#### [ABOUT THIS TASK]
With the pictures removed, please write out every line below exactly as given.

-------- THE DATA --------

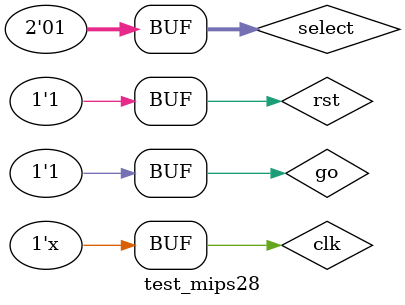
<source format=v>
`timescale 1ns / 1ps


module test_mips28;
    reg clk, go, rst;
    reg [1:0] select;
    wire [31:0] LedData;
    wire [31:0] sh_data;

    MipsCPU_Top28 MIPS_CPU(
        .clk(clk),
        .CPU_RESETN(rst),
        .go(go),
        .SW(select),
        .LedData_out(LedData),
        .sh_data(sh_data)
    );

    initial begin
        select = 2'b01;
        clk = 0;
        go = 1;
        rst = 1;
    end

    always begin
        #10 clk = ~clk;
    end

endmodule

</source>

--------

#### [REPLY TO THE EXERCISE]
<source format=v>
`timescale 1ns / 1ps


module test_mips28;
    reg clk, go, rst;
    reg [1:0] select;
    wire [31:0] LedData;
    wire [31:0] sh_data;

    MipsCPU_Top28 MIPS_CPU(
        .clk(clk),
        .CPU_RESETN(rst),
        .go(go),
        .SW(select),
        .LedData_out(LedData),
        .sh_data(sh_data)
    );

    initial begin
        select = 2'b01;
        clk = 0;
        go = 1;
        rst = 1;
    end

    always begin
        #10 clk = ~clk;
    end

endmodule

</source>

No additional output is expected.